> **TASK PROMPT**
Print every line from the start of the data, and when you reach the line with "Version | 3018.103 |", include it and stop. Pictures are not part of the copy.

---- AVAILABLE DATA

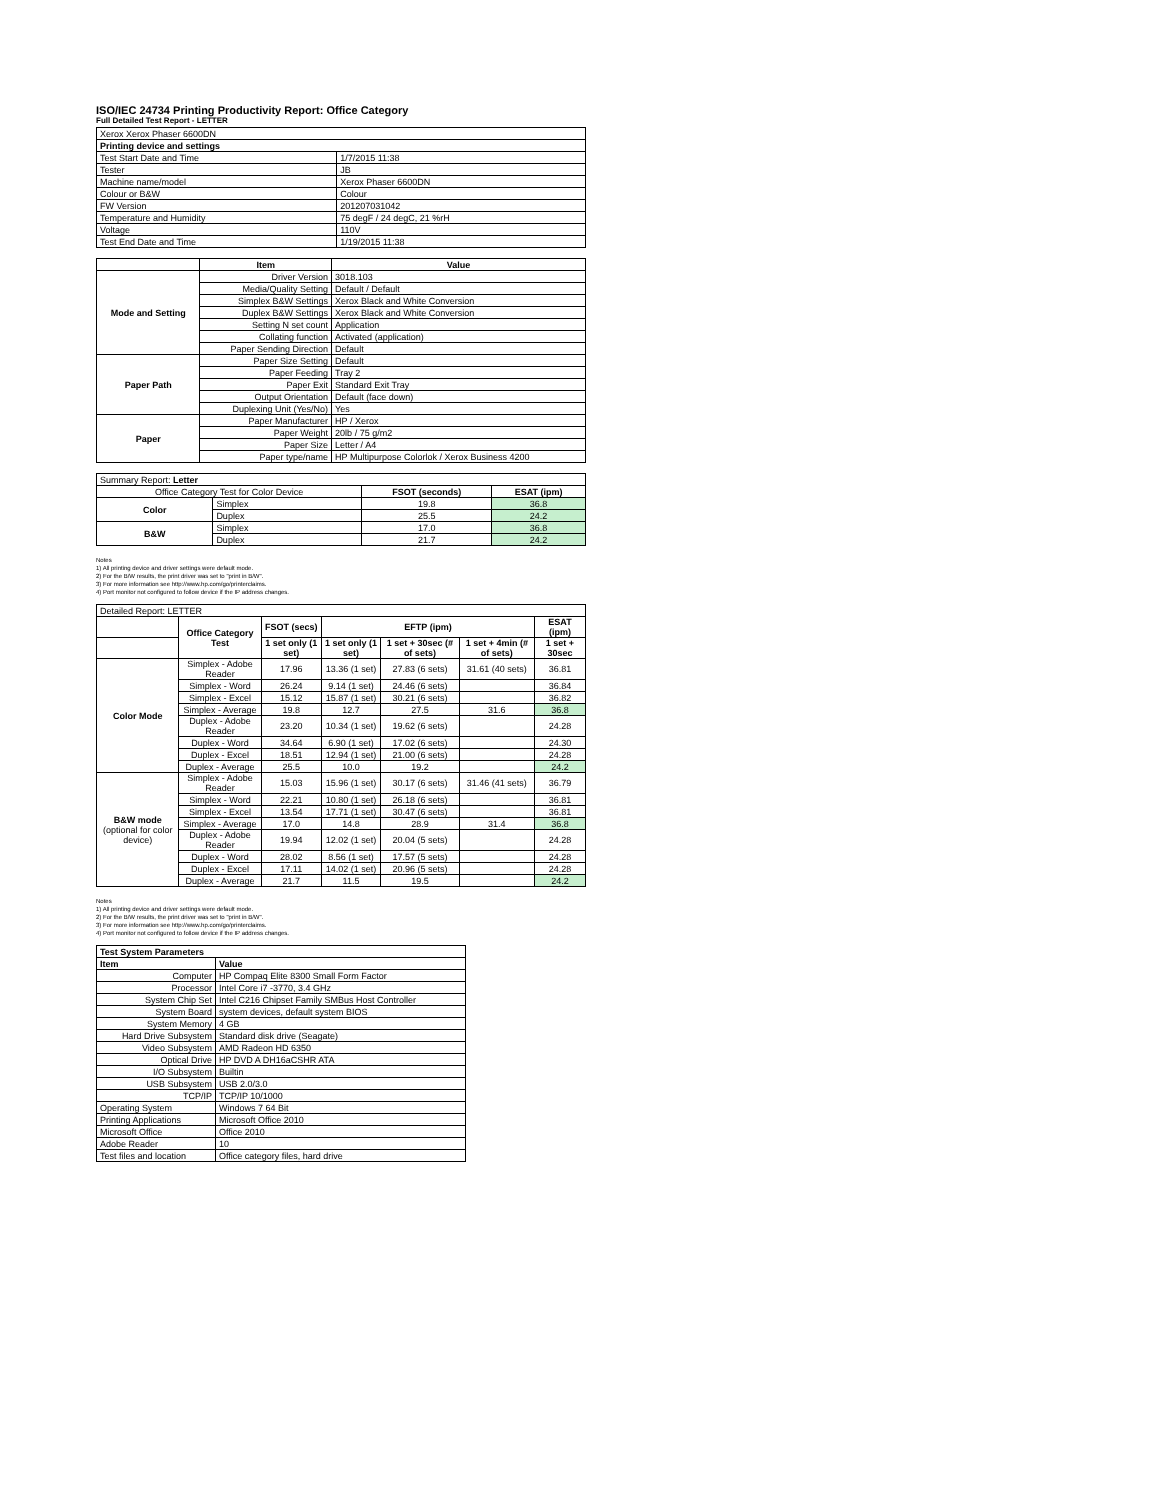ISO/IEC 24734 Printing Productivity Report: Office Category
Full Detailed Test Report - LETTER
| Xerox Xerox Phaser 6600DN | |
| Printing device and settings | |
| Test Start Date and Time | 1/7/2015 11:38 |
| Tester | JB |
| Machine name/model | Xerox Phaser 6600DN |
| Colour or B&W | Colour |
| FW Version | 201207031042 |
| Temperature and Humidity | 75 degF / 24 degC, 21 %rH |
| Voltage | 110V |
| Test End Date and Time | 1/19/2015 11:38 |
| | Item | Value |
| --- | --- | --- |
| Mode and Setting | Driver Version | 3018.103 |
| | Media/Quality Setting | Default / Default |
| | Simplex B&W Settings | Xerox Black and White Conversion |
| | Duplex B&W Settings | Xerox Black and White Conversion |
| | Setting N set count | Application |
| | Collating function | Activated (application) |
| | Paper Sending Direction | Default |
| Paper Path | Paper Size Setting | Default |
| | Paper Feeding | Tray 2 |
| | Paper Exit | Standard Exit Tray |
| | Output Orientation | Default (face down) |
| | Duplexing Unit (Yes/No) | Yes |
| Paper | Paper Manufacturer | HP / Xerox |
| | Paper Weight | 20lb / 75 g/m2 |
| | Paper Size | Letter / A4 |
| | Paper type/name | HP Multipurpose Colorlok / Xerox Business 4200 |
| Summary Report: Letter | | | |
| Office Category Test for Color Device | | FSOT (seconds) | ESAT (ipm) |
| Color | Simplex | 19.8 | 36.8 |
| | Duplex | 25.5 | 24.2 |
| B&W | Simplex | 17.0 | 36.8 |
| | Duplex | 21.7 | 24.2 |
Notes
1) All printing device and driver settings were default mode.
2) For the B/W results, the print driver was set to "print in B/W".
3) For more information see http://www.hp.com/go/printerclaims.
4) Port monitor not configured to follow device if the IP address changes.
| Detailed Report: LETTER | | | | | | |
| | Office Category Test | FSOT (secs) | EFTP (ipm) | | | ESAT (ipm) |
| | | 1 set only (1 set) | 1 set only (1 set) | 1 set + 30sec (# of sets) | 1 set + 4min (# of sets) | 1 set + 30sec |
| Color Mode | Simplex - Adobe Reader | 17.96 | 13.36 (1 set) | 27.83 (6 sets) | 31.61 (40 sets) | 36.81 |
| | Simplex - Word | 26.24 | 9.14 (1 set) | 24.46 (6 sets) | | 36.84 |
| | Simplex - Excel | 15.12 | 15.87 (1 set) | 30.21 (6 sets) | | 36.82 |
| | Simplex - Average | 19.8 | 12.7 | 27.5 | 31.6 | 36.8 |
| | Duplex - Adobe Reader | 23.20 | 10.34 (1 set) | 19.62 (6 sets) | | 24.28 |
| | Duplex - Word | 34.64 | 6.90 (1 set) | 17.02 (6 sets) | | 24.30 |
| | Duplex - Excel | 18.51 | 12.94 (1 set) | 21.00 (6 sets) | | 24.28 |
| | Duplex - Average | 25.5 | 10.0 | 19.2 | | 24.2 |
| B&W mode (optional for color device) | Simplex - Adobe Reader | 15.03 | 15.96 (1 set) | 30.17 (6 sets) | 31.46 (41 sets) | 36.79 |
| | Simplex - Word | 22.21 | 10.80 (1 set) | 26.18 (6 sets) | | 36.81 |
| | Simplex - Excel | 13.54 | 17.71 (1 set) | 30.47 (6 sets) | | 36.81 |
| | Simplex - Average | 17.0 | 14.8 | 28.9 | 31.4 | 36.8 |
| | Duplex - Adobe Reader | 19.94 | 12.02 (1 set) | 20.04 (5 sets) | | 24.28 |
| | Duplex - Word | 28.02 | 8.56 (1 set) | 17.57 (5 sets) | | 24.28 |
| | Duplex - Excel | 17.11 | 14.02 (1 set) | 20.96 (5 sets) | | 24.28 |
| | Duplex - Average | 21.7 | 11.5 | 19.5 | | 24.2 |
Notes
1) All printing device and driver settings were default mode.
2) For the B/W results, the print driver was set to "print in B/W".
3) For more information see http://www.hp.com/go/printerclaims.
4) Port monitor not configured to follow device if the IP address changes.
| Test System Parameters | |
| --- | --- |
| Item | Value |
| Computer | HP Compaq Elite 8300 Small Form Factor |
| Processor | Intel Core i7 -3770, 3.4 GHz |
| System Chip Set | Intel C216 Chipset Family SMBus Host Controller |
| System Board | system devices, default system BIOS |
| System Memory | 4 GB |
| Hard Drive Subsystem | Standard disk drive (Seagate) |
| Video Subsystem | AMD Radeon HD 6350 |
| Optical Drive | HP DVD A DH16aCSHR ATA |
| I/O Subsystem | Builtin |
| USB Subsystem | USB 2.0/3.0 |
| TCP/IP | TCP/IP 10/1000 |
| Operating System | Windows 7 64 Bit |
| Printing Applications | Microsoft Office 2010 |
| Microsoft Office | Office 2010 |
| Adobe Reader | 10 |
| Test files and location | Office category files, hard drive |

--------

> **REPLY TO THE EXERCISE**
ISO/IEC 24734 Printing Productivity Report: Office Category
Full Detailed Test Report - LETTER
| Xerox Xerox Phaser 6600DN | |
| Printing device and settings | |
| Test Start Date and Time | 1/7/2015 11:38 |
| Tester | JB |
| Machine name/model | Xerox Phaser 6600DN |
| Colour or B&W | Colour |
| FW Version | 201207031042 |
| Temperature and Humidity | 75 degF / 24 degC, 21 %rH |
| Voltage | 110V |
| Test End Date and Time | 1/19/2015 11:38 |
| | Item | Value |
| --- | --- | --- |
| Mode and Setting | Driver Version | 3018.103 |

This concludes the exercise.